Sometimes when you are on a journey, it is the unplanned things that can surprise you the most. During our stop at Ait Ben Haddou we made a dinner time decision to extend our stay so that we could visit the Ksar - The fortified city. At breakfast, Mohammed, the owner of the Hotel Bagdhad Cafe was happy to line up a guide, also named Mohammed, for us at the last minute, giving him an unconditional recommendation as the best guide in town.

At about the midway point of our climb through the Ksar our guide stopped outside his own house. “You are welcome here” he said. This is a phrase we had heard everywhere in Morocco from many different people. It had a much different feel than “welcome to my place.” it is at once more personal, more authentic, and unconditional. In a place where we wondered whether we really would be welcome we found it very comforting. Maybe thats a phrase we could think about adopting here at Luther.

Towards the end of the tour we came upon a mosque which is still in daily use. Right next to the mosque was a synagogue, no longer in use. The history of the Berber people is very old, and interesting. At one time the majority of the Berber’s were Jewish, then for a time they were Christian, but they have been Muslim for a long time. The result for the Berbers is that they are peaceful, and very tolerant. We want to get along with all people Mohammed told us. He went on, the problems in the world today are caused by three things: money, politics, and crazy people – Crazy Jews, Crazy Muslims, and Crazy Christians. Most people are good and peaceful people, its a shame the crazy people have to ruin it.

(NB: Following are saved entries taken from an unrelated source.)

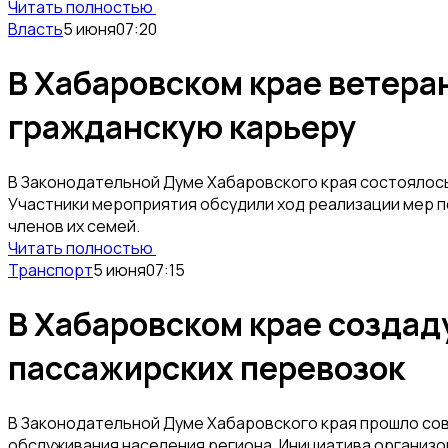
Читать полностью
Власть
5 июня
07:20
В Хабаровском крае ветера
гражданскую карьеру
В Законодательной Думе Хабаровского края состоялось
Участники мероприятия обсудили ход реализации мер 
членов их семей.
Читать полностью
Транспорт
5 июня
07:15
В Хабаровском крае создад
пассажирских перевозок
В Законодательной Думе Хабаровского края прошло с
обслуживания населения региона. Инициатива организо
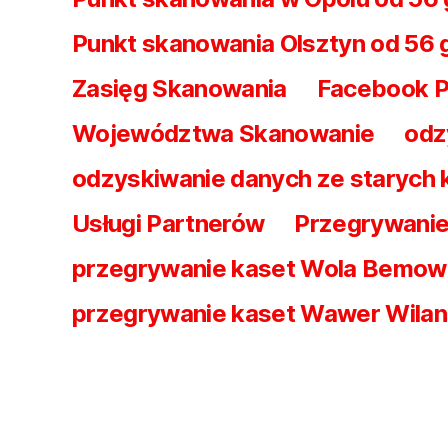
Punkt skanowania Olsztyn od 56 
Zasięg Skanowania
Facebook Pr
Województwa Skanowanie
odz
odzyskiwanie danych ze starych
Usługi Partnerów
Przegrywanie
przegrywanie kaset Wola Bemo
przegrywanie kaset Wawer Wila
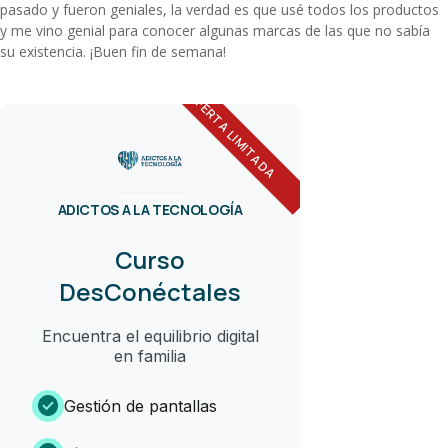
pasado y fueron geniales, la verdad es que usé todos los productos
y me vino genial para conocer algunas marcas de las que no sabía
su existencia. ¡Buen fin de semana!
OFERTA LIMITADA
ADICTOS A LA TECNOLOGÍA
Curso
DesConéctales
Encuentra el equilibrio digital
en familia
check_circle
Gestión de pantallas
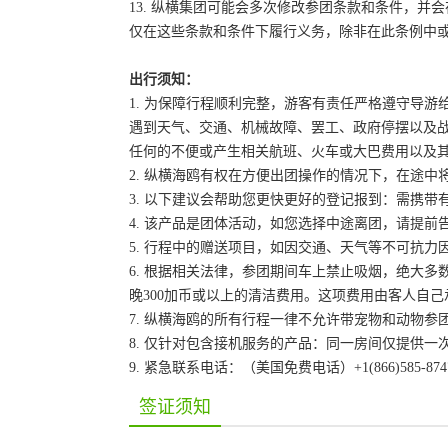
13. 纵横集团可能会多次修改参团条款和条件，
仅在这些条款和条件下履行义务，除非在此条例中
出行须知：
1. 为保障行程顺利完整，游客有责任严格遵守导
遇到天气、交通、机械故障、罢工、政府停摆以及
任何的不便或产生相关航班、火车或大巴费用以及
2. 纵横海鸥有权在方便出团操作的情况下，在途
3. 以下建议会帮助您更快更好的登记报到：需携带
4. 该产品是团体活动，如您选择中途离团，请提
5. 行程中的赠送项目，如因交通、天气等不可抗
6. 根据相关法律，参团期间车上禁止吸烟，绝大
晚300加币或以上的清洁费用。这项费用由客人自
7. 纵横海鸥的所有行程一律不允许带宠物和动物参
8. 仅针对包含接机服务的产品：同一房间仅提供
9. 紧急联系电话：（美国免费电话）+1(866)585-87
签证须知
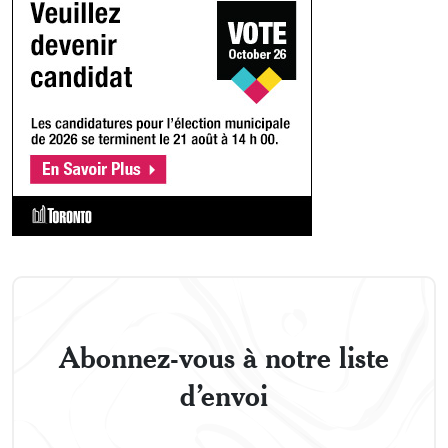
Abonnez-vous à notre liste
d’envoi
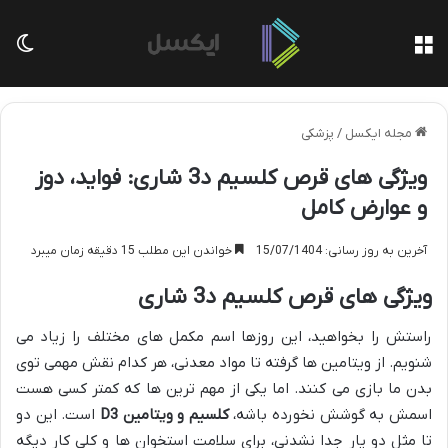
منو
تغی
مجله ایکسل
/
پزشکی
ویژگی های قرص کلسیم د3 شاری: فواید، دوز
و عوارض کامل
آخرین به روز رسانی: 15/07/1404
خواندن این مطلب 15 دقیقه زمان میبرد
ویژگی های قرص کلسیم د3 شاری
راستش را بخواهید، این روزها اسم مکمل های مختلف را زیاد می
شنویم. از ویتامین ها گرفته تا مواد معدنی، هر کدام نقش مهمی توی
بدن ما بازی می کنند. اما یکی از مهم ترین ها که کمتر کسی هست
اسمش به گوشش نخورده باشه،
کلسیم و ویتامین D3
است. این دو
تا مثل دو یار جدا نشدنی، برای سلامت استخوان ها و کلی کار دیگه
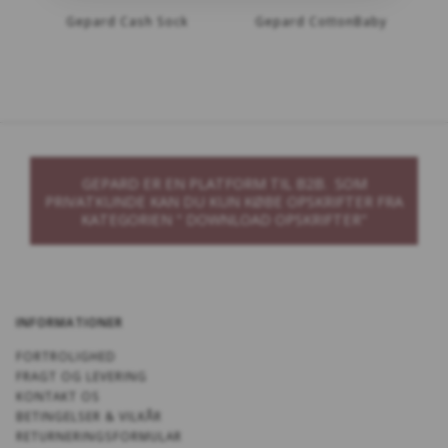
Gepard Cash Sock
Gepard CottonBaby
GEPARD ER EN PLATFORM TIL B2B. SOM
PRIVATKUNDE KAN DU KUN KØBE OPSKRIFTER FRA
KATEGORIEN " DOWNLOAD OPSKRIFTER"
INFORMATIONER
FORTROLIGHED
FRAGT OG LEVERING
KONTAKT OS
BETINGELSER & VILKÅR
RETURNERINGSFORMULAR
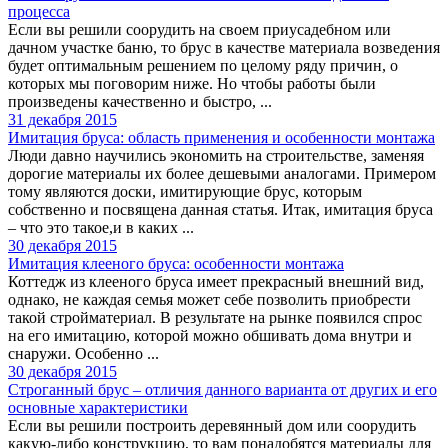
процесса
Если вы решили соорудить на своем приусадебном или
дачном участке баню, то брус в качестве материала возведения
будет оптимальным решением по целому ряду причин, о
которых мы поговорим ниже. Но чтобы работы были
произведены качественно и быстро, ...
31 декабря 2015
Имитация бруса: область применения и особенности монтажа
Люди давно научились экономить на строительстве, заменяя
дорогие материалы их более дешевыми аналогами. Примером
тому являются доски, имитирующие брус, которым
собственно и посвящена данная статья. Итак, имитация бруса
– что это такое,и в каких ...
30 декабря 2015
Имитация клееного бруса: особенности монтажа
Коттедж из клееного бруса имеет прекрасный внешний вид,
однако, не каждая семья может себе позволить приобрести
такой стройматериал. В результате на рынке появился спрос
на его имитацию, которой можно обшивать дома внутри и
снаружи. Особенно ...
30 декабря 2015
Строганный брус – отличия данного варианта от других и его
основные характеристики
Если вы решили построить деревянный дом или соорудить
какую-либо конструкцию, то вам понадобятся материалы для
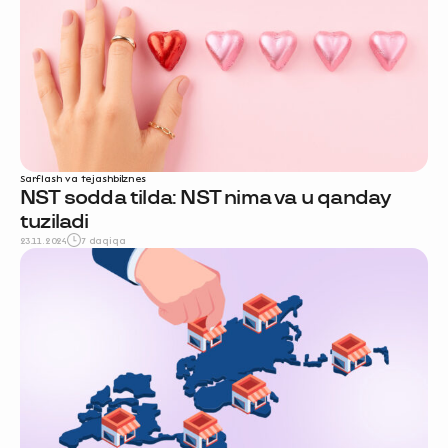
Sarflash va tejash
biznes
NST sodda tilda: NST nima va u qanday
tuziladi
23.11.2024
7 daqiqa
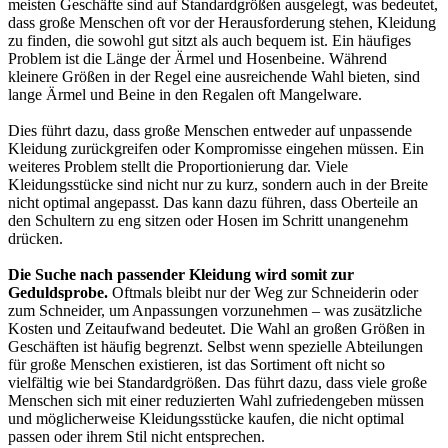
meisten Geschäfte sind auf Standardgrößen ausgelegt, was bedeutet,
dass große Menschen oft vor der Herausforderung stehen, Kleidung
zu finden, die sowohl gut sitzt als auch bequem ist. Ein häufiges
Problem ist die Länge der Ärmel und Hosenbeine. Während
kleinere Größen in der Regel eine ausreichende Wahl bieten, sind
lange Ärmel und Beine in den Regalen oft Mangelware.
Dies führt dazu, dass große Menschen entweder auf unpassende
Kleidung zurückgreifen oder Kompromisse eingehen müssen. Ein
weiteres Problem stellt die Proportionierung dar. Viele
Kleidungsstücke sind nicht nur zu kurz, sondern auch in der Breite
nicht optimal angepasst. Das kann dazu führen, dass Oberteile an
den Schultern zu eng sitzen oder Hosen im Schritt unangenehm
drücken.
Die Suche nach passender Kleidung wird somit zur
Geduldsprobe.
Oftmals bleibt nur der Weg zur Schneiderin oder
zum Schneider, um Anpassungen vorzunehmen – was zusätzliche
Kosten und Zeitaufwand bedeutet. Die Wahl an großen Größen in
Geschäften ist häufig begrenzt. Selbst wenn spezielle Abteilungen
für große Menschen existieren, ist das Sortiment oft nicht so
vielfältig wie bei Standardgrößen. Das führt dazu, dass viele große
Menschen sich mit einer reduzierten Wahl zufriedengeben müssen
und möglicherweise Kleidungsstücke kaufen, die nicht optimal
passen oder ihrem Stil nicht entsprechen.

So, as I reach the end of my journey as a Luther faculty member I have much to be thankful for and I look forward to the future with excitement. A little over a week ago I was sitting on a plane, flying back from San Francisco. The stranger seated next to me on this journey struck up a conversation which surprisingly lasted the entire three hour flight back to Minneapolis. He had worked at Cargill for 17 years in their Malt division and had just recently made a long hoped for career change to become a financial planner. I told him about my career path and that I too was making a change and was on my way back after two days of meetings with my new team at Google. An offer had come to join this group for six months through a connection with a colleague I have only worked with online. We have written a paper together, we have written software together and done a joint podcast. I wrote him a letter of recommendation for his current job at UCSD. With this group I’ll get to do exactly what I was planning to do all along which is to work on Runestone Interactive — democratizing textbooks for the 21st century. Only now I’ll get a bit of help which may in turn help more “Mr. Weinman’s” out there.

Somewhere over southwest Minnesota this stranger said to me “Wow, You’ve had an amazing journey!” I guess you just have to keep your eyes open and be open to new opportunities when they come along.

So my advice to you students is to look for those strangers, take the time to chat with them and welcome them along on your journey. You never know where it might lead.